Sunday, January 13, 2013

i'm sorry i'm not sorry that...

i will never be the dainty flower, damsel-in-distress type of girl. years of being alone has taught me that if i want something done, i have to do it myself. i blame you guys for that :P its not by choice that i've gotten independent. who doesn't want someone picking them up, accompanying them to places, trying out something new with someone? there's just no one to ask. so rather than not having the chance to do anything, i had to suck it up and overcome my shyness, my fears. given the chance, i'd always choose to do things with someone. as long as that someone wants to do things with me. i'd gladly do things you like too, if you just ask me.

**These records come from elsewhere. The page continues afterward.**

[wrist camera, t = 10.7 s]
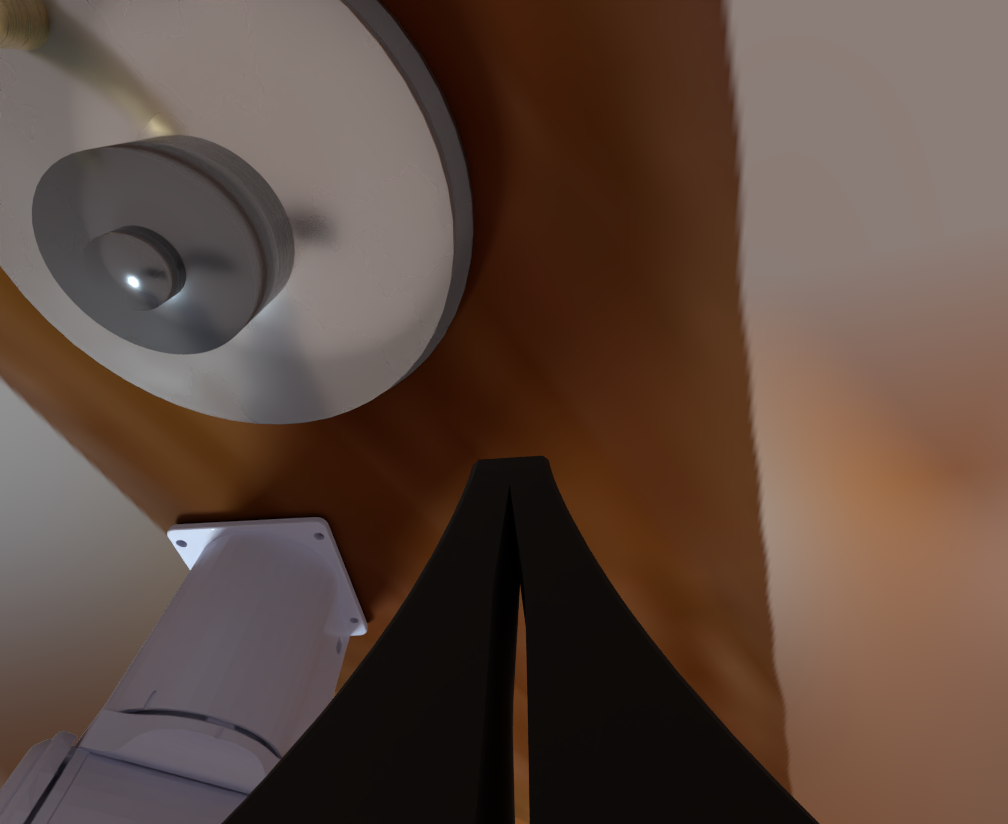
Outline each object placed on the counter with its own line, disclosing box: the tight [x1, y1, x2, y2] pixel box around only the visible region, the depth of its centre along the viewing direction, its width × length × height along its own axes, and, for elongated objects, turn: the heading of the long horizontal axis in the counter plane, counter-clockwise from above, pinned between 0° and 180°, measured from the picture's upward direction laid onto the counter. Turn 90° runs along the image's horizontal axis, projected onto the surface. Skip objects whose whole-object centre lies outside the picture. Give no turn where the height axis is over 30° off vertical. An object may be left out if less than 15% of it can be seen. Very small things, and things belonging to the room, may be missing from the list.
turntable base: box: [346, 0, 475, 391], centre depth 16 cm, size 15×15×1 cm
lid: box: [32, 135, 295, 355], centre depth 13 cm, size 5×5×4 cm
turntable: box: [0, 0, 457, 424], centre depth 14 cm, size 14×14×5 cm
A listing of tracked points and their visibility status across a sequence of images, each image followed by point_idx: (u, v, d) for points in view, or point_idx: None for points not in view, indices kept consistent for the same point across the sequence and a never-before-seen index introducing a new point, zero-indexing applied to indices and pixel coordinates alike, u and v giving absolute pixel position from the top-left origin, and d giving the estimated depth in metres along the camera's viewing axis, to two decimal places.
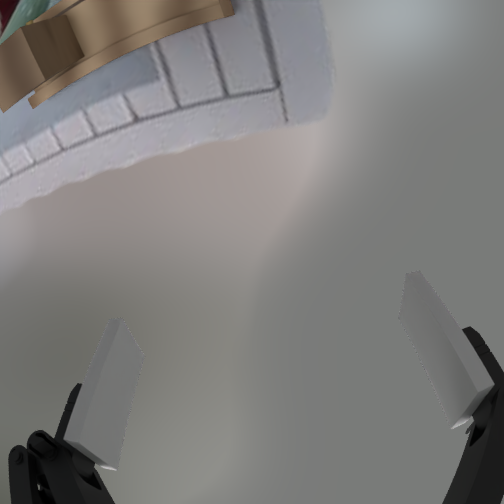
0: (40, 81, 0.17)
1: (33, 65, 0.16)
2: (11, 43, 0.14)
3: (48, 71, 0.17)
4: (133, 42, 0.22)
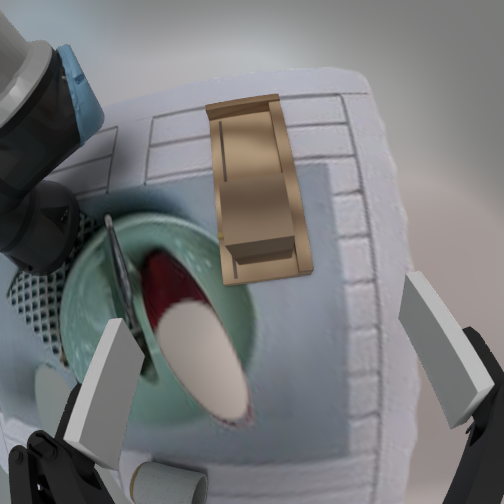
0: (282, 177, 0.27)
1: (263, 180, 0.27)
2: (228, 195, 0.27)
3: None
4: (285, 154, 0.35)
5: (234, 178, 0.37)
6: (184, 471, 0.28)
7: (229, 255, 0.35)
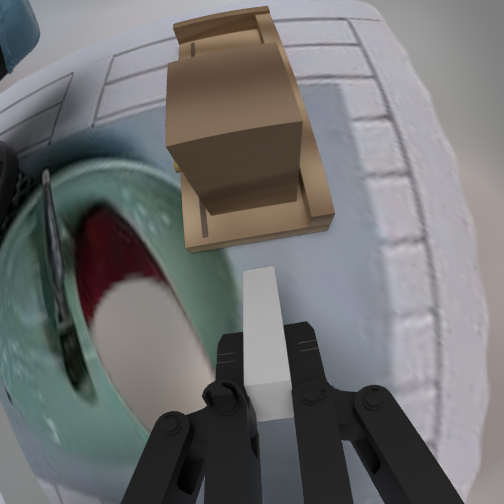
0: (274, 47, 0.13)
1: (242, 51, 0.13)
2: (180, 75, 0.13)
3: None
4: None
5: None
6: None
7: (195, 201, 0.21)
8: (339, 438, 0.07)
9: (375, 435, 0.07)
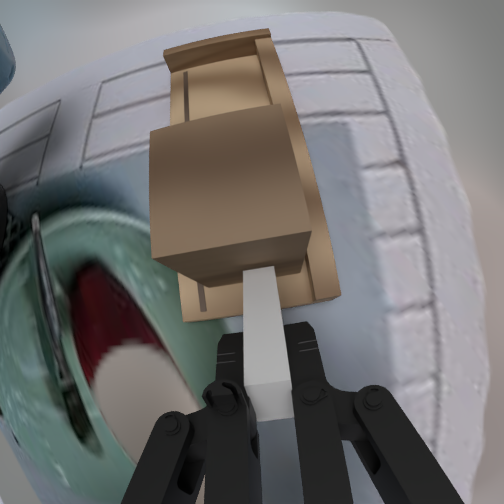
0: (278, 111, 0.12)
1: (238, 117, 0.12)
2: (165, 152, 0.12)
3: None
4: (282, 102, 0.20)
5: None
6: None
7: None
8: (339, 438, 0.07)
9: (375, 435, 0.07)
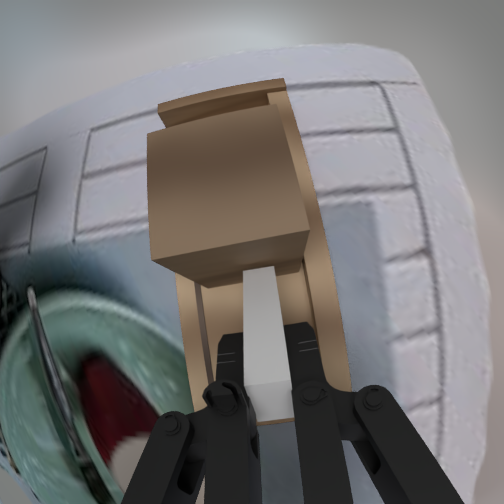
0: (275, 112, 0.12)
1: (235, 118, 0.12)
2: (162, 154, 0.12)
3: None
4: (302, 192, 0.19)
5: None
6: None
7: (204, 384, 0.18)
8: (339, 438, 0.07)
9: (375, 435, 0.07)
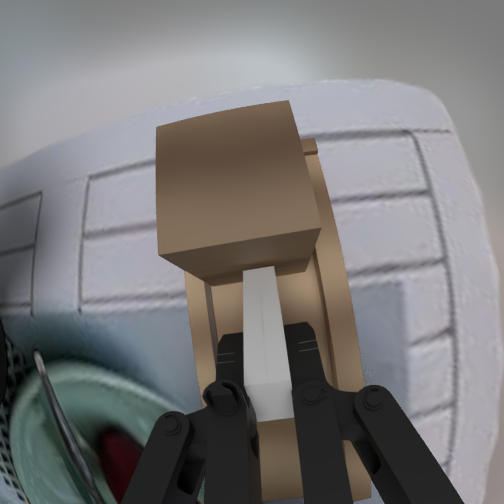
0: (287, 108, 0.12)
1: (246, 113, 0.12)
2: (171, 148, 0.12)
3: None
4: (336, 290, 0.17)
5: (230, 329, 0.19)
6: None
7: None
8: (339, 438, 0.07)
9: (375, 435, 0.07)
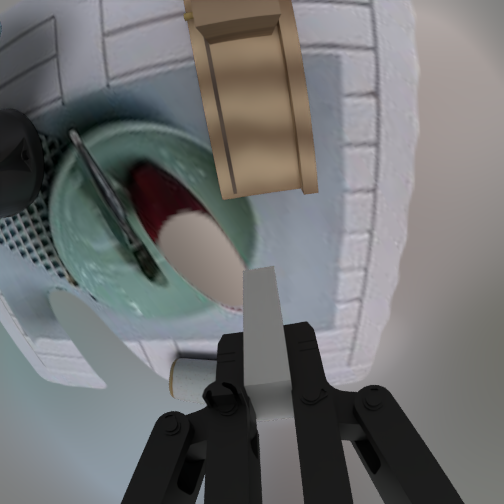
0: None
1: None
2: None
3: None
4: (293, 54, 0.23)
5: (224, 76, 0.26)
6: (207, 366, 0.44)
7: (226, 169, 0.31)
8: (339, 438, 0.07)
9: (375, 435, 0.07)
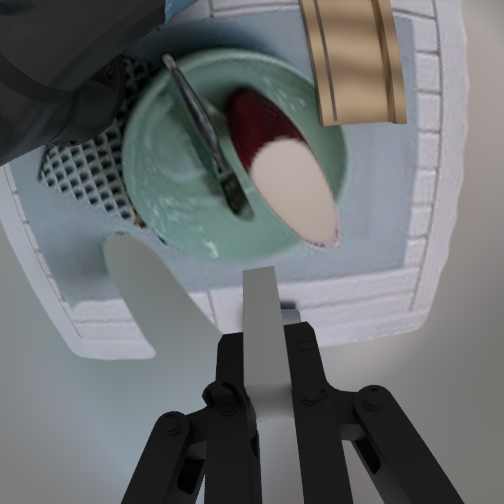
0: None
1: None
2: None
3: None
4: (386, 10, 0.23)
5: (329, 20, 0.26)
6: (285, 313, 0.44)
7: (328, 98, 0.31)
8: (339, 438, 0.07)
9: (375, 435, 0.07)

i will never be fashion conscious. i dress up when i feel like it. i dress down when i want to be comfy. i choose clothes not because they're the latest styles, or in 'season' but because it flatters my body. i choose basics as well as 'in' clothes but make sure that i can still wear even when they're not in season anymore. i dress up for the occasion. if i'm going to the mall, then i'd wear something casual and comfy. i mean, it IS the mall. if i'm having a dinner/night out, then of course i'll dress up. the same with make-up. i want you to see me when i'm at my ugliest, next-door normal and drop-dead gorgeous because that just means that i'm comfortable with you.

i will never be brand-conscious. i can never understand how someone can pay thousands for a pair of shoes or a bag. its just a piece of leather, albeit they use the 'best' leather, but that's also relative. and yes, i know, its not about the brand per se but the image it projects - success in life, you're rich and can afford luxuries. whatever. i work in advertising so i know all about brands. but i just think of the trips i can take or the restaurants i can try out with that one bag. but, sabi nga nila, sari-sariling luho lang yan. walang basagan ng trip. if you want to give me a gift, an airline ticket to anywhere, domestic, international, is your best bet for eternal gratification from me :P

i'm not filthy rich nor do i know the who's who of high society. i have a lot of acquaintances, a couple of good friends. i know they're not just 'good time' friends because i can count on them when the going gets tough. they may not have the right last names, but they have the best first names. if you have friends in high places, i can still small talk and hold my own conversation. i'm sure they're also all very nice, but just don't ask me to be best friends with them right away.

i'm not sosyal. i'm so cowboy, its almost embarassing. don't get me wrong. i still appreciate a five star resort or a fancy schmancy restaurant every so often. but i don't mind a clean b&b or guesthouse in the middle of nowhere. i like finding hole-in-the-wall places to eat in. i like it that i'm adaptable to whatever situation. you can take me anywhere and we'll have a blast. its not really the place per se, but its the company. and the good times.

i don't have perfect smooth long hair and flawless white skin but i don't really mind. you won't find me hiding under a beach umbrella or slathering on sunblock or other products. rather, i'll soak up as much of the sun as i can. i will never be fair-skinned because i love the sun too much. i don't mind if i will be forever tan. i even take it against myself if i get so much as a shade lighter. it means i haven't been getting any sun, and i've been hiding out indoors. a big no-no. if you want to take me out, take me out of town, on road trips, or just out out. anywhere where i can get some sun.

i'm sorry i'm just me. an average girl, with simple wants who enjoys the simple pleasures in life like coffee breaks, sunsets, desserts, road trips. i'm really very easy to please. i am so low maintenance you may even forget about me. i don't mind doing things on my own, but i'd love it if you'd do them with me. i may act tough, but really, all i'm looking for is someone to take charge for a change.